- **Instructions for the task**:
Transcribe only what runs from the line including "plus. C'est l'alternative" through the last line of the entries, exactly as it appears.

- **Source material**:

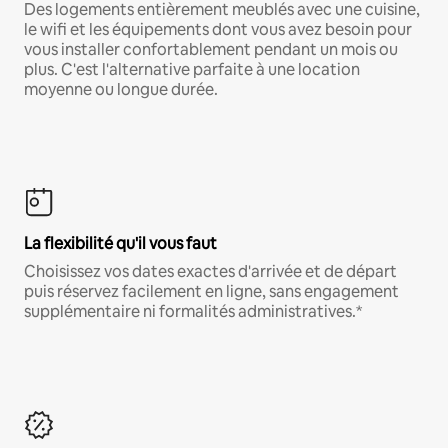
Des logements entièrement meublés avec une cuisine,
le wifi et les équipements dont vous avez besoin pour
vous installer confortablement pendant un mois ou
plus. C'est l'alternative parfaite à une location
moyenne ou longue durée.
La flexibilité qu'il vous faut
Choisissez vos dates exactes d'arrivée et de départ
puis réservez facilement en ligne, sans engagement
supplémentaire ni formalités administratives.*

- **Task result**:
plus. C'est l'alternative parfaite à une location
moyenne ou longue durée.
La flexibilité qu'il vous faut
Choisissez vos dates exactes d'arrivée et de départ
puis réservez facilement en ligne, sans engagement
supplémentaire ni formalités administratives.*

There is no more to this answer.